Monday, October 19, 2015
Book Review 355: Air
I wouldn’t have thought you could write 350 pages about “Air” without mentioning what gases make up Earth’s air and in what proportions, but William Logan has done it.
On the other hand, I’d have thought you could write 350 pages about “Air” without scatology, but William Logan hasn’t done that.
This is a very strange book in which we learn more about the untouristy places William Logan has visited than we do about trace gases in the atmosphere. When he does refer to the physical characteristics of air, he doesn’t always get them right; notably when he writes that the mass of the air is 500 trillion tons. That’s only one-eleventh of the accepted value.
Perhaps if he had spent less time on the vaporings of Maritain and Merton and more with reference books, he’d have gotten it right.
“Air” is not without its moments. Though he cannot be bothered to discuss the gaseous constituents of air, he is eloquent about the particles that the air supports, like fungus spores. He writes interestingly about learning to fly an airplane and sail in a hang glider; about weather; and about smells.
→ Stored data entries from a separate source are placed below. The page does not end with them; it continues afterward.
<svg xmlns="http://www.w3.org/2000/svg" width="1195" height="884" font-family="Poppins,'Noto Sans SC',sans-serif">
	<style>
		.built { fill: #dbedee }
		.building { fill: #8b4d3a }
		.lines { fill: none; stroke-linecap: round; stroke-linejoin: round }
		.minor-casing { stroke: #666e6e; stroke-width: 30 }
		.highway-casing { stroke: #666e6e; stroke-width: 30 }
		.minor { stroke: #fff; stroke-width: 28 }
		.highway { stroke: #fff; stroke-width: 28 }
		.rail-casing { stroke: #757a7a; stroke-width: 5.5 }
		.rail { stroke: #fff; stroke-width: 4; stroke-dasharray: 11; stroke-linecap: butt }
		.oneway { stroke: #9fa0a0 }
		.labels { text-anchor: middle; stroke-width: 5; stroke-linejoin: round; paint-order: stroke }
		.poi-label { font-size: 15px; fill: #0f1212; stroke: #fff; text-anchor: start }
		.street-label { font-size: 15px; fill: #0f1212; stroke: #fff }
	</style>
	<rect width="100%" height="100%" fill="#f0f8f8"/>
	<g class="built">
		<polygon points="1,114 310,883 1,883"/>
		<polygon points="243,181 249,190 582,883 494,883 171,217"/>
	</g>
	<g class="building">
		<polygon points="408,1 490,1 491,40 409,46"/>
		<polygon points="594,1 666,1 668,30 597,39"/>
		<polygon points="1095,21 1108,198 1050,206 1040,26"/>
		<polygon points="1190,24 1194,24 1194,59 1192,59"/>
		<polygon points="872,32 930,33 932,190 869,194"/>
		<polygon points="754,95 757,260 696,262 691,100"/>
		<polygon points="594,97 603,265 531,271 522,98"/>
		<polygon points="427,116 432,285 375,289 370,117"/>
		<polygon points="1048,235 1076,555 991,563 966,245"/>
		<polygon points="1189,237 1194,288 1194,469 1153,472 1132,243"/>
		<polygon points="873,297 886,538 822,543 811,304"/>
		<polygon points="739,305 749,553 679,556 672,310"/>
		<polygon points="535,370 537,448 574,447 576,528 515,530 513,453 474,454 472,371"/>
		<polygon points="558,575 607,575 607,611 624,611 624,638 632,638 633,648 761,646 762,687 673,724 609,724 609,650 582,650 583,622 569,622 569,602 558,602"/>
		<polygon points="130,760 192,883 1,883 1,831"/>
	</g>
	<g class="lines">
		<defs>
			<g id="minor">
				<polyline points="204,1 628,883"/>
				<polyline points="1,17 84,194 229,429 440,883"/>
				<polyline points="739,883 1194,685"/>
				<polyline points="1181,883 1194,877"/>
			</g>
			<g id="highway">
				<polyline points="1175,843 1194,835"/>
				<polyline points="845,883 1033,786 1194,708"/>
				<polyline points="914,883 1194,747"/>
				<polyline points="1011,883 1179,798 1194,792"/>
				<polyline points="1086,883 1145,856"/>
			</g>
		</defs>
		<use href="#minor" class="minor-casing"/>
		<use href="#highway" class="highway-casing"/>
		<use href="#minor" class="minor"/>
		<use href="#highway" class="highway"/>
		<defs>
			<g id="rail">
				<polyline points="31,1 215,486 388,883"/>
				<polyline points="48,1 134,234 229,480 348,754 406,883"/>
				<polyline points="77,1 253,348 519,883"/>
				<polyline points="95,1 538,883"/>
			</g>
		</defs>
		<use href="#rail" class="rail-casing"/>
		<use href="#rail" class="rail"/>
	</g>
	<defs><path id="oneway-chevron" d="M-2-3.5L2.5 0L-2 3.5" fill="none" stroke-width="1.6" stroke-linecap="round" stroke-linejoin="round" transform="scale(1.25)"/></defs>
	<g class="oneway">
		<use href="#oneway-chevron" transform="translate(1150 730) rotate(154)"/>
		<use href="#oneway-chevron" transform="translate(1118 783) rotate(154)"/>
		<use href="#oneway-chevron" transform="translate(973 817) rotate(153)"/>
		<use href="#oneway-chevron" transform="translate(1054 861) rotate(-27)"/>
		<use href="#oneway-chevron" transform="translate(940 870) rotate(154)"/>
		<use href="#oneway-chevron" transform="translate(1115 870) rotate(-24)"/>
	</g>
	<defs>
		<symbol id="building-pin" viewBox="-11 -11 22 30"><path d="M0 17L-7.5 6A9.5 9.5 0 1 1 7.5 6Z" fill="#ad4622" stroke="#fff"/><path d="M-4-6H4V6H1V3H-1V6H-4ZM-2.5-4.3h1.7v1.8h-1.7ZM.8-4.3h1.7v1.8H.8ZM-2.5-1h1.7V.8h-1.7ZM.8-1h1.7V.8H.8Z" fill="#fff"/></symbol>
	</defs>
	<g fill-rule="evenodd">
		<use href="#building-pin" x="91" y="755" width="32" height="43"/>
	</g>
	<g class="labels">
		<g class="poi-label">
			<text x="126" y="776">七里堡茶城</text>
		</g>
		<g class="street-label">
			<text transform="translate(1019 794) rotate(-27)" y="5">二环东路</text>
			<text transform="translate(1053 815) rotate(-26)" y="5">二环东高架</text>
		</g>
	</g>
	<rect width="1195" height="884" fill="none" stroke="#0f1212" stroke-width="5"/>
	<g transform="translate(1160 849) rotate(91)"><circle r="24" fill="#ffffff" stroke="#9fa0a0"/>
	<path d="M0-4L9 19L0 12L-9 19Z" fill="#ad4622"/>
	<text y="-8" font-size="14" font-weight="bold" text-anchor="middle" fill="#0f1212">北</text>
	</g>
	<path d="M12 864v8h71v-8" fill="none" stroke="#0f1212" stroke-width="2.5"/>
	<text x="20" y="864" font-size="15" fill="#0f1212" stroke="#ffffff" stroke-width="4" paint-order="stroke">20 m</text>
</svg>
He also spends way more pages writing about the sonata form in western music than you’d expect —I’d have expected nothing — but what that has to do with air is not stated. He does point out that the sounds of music travel through air, but they travel also through water and steel.
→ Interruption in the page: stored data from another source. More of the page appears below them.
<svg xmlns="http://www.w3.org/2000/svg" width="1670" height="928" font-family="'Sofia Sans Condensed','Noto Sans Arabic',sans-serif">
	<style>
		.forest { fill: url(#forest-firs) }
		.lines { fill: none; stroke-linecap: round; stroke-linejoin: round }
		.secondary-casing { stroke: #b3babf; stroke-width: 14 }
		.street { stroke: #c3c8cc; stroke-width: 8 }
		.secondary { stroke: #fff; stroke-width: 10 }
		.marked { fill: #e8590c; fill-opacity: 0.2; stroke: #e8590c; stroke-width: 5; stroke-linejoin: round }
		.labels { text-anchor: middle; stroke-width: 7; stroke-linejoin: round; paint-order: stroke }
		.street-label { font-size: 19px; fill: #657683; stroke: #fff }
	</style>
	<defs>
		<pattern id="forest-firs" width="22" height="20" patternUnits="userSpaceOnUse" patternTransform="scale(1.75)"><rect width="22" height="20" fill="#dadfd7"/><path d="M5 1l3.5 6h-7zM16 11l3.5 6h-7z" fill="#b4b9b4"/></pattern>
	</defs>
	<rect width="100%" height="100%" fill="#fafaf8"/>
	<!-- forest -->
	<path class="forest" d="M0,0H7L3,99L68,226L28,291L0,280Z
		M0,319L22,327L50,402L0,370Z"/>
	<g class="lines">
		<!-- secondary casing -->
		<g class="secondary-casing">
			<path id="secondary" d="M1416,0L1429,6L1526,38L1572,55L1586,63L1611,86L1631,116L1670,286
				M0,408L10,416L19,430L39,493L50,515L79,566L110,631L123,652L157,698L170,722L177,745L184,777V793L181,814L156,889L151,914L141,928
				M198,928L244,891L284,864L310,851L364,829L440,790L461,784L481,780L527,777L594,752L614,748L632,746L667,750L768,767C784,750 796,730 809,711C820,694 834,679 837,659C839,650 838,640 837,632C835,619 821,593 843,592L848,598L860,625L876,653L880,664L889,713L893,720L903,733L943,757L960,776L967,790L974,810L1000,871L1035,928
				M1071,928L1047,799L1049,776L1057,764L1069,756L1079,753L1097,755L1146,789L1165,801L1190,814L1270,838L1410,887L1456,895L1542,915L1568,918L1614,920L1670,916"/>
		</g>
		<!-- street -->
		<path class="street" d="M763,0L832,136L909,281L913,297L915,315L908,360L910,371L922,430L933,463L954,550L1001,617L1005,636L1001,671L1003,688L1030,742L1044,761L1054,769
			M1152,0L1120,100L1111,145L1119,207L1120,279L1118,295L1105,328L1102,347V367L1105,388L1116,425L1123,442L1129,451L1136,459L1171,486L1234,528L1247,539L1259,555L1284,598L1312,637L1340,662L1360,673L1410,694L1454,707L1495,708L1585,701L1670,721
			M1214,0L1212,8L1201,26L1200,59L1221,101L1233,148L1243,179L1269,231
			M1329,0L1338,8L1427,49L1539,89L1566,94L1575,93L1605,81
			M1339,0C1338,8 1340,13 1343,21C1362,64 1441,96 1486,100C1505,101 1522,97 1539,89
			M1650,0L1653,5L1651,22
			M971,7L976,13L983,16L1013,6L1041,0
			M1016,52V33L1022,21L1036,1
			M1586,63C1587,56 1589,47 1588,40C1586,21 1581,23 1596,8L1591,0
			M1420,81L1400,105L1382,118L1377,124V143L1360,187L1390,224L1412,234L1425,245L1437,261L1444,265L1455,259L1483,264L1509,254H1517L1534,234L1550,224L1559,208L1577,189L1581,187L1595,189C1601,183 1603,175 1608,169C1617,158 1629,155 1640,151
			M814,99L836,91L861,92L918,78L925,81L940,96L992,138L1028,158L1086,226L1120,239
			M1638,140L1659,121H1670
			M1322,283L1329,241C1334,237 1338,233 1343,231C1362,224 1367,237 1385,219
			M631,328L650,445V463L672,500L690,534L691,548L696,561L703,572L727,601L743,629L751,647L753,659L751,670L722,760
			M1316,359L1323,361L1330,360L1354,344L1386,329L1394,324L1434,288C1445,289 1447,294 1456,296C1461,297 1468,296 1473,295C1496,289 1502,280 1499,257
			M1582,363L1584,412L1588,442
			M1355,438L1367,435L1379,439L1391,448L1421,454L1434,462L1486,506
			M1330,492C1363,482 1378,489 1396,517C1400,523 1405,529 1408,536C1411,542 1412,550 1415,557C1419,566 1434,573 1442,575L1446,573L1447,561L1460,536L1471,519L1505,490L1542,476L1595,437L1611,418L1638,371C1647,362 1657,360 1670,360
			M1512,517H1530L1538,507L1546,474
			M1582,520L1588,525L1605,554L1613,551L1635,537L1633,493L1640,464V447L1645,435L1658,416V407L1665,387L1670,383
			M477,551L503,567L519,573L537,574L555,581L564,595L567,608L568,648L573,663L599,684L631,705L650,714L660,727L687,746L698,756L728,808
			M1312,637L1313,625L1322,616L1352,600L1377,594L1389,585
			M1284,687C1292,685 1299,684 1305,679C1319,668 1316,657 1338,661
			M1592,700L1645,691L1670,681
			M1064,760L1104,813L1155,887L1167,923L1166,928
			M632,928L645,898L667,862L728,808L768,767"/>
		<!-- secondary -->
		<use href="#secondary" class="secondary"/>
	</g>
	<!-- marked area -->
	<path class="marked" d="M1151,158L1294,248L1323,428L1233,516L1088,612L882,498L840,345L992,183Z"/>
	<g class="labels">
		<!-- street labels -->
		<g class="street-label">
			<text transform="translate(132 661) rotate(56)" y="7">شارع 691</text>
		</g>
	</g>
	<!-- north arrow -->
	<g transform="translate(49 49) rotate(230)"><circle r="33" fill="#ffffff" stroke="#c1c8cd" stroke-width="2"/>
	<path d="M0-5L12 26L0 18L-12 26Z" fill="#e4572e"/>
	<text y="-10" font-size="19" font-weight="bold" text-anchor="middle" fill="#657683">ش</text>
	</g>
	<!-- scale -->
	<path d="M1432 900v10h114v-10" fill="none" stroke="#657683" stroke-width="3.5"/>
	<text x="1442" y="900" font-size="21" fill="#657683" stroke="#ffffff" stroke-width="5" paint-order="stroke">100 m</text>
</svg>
The failure to discuss the constituents of air and their relative proportions is a very serious thing. Though Logan makes less of a fuss about climate change than I’d have expected, it is clear that he is among those who believe that the air’s share of carbon dioxide is titrated so delicately at three parts per 10,000 that it is ideal for humans, but that 4 parts per 10,000 would be a disaster.
The closest he gets to discussing proportions of gases comes in a discussion of oxygen levels (which, typically, he sets too low), which today are around 21%. He mentions they were very low before the evolution of photosynthesis, but there’s no hint that they seem later to have been very high — perhaps 50% above current levels.
You’d think that a discussion about why they dropped back and have settled, for quite a long time, at a lower level would have been part of a book about “Air.” But, again, you’d be wrong.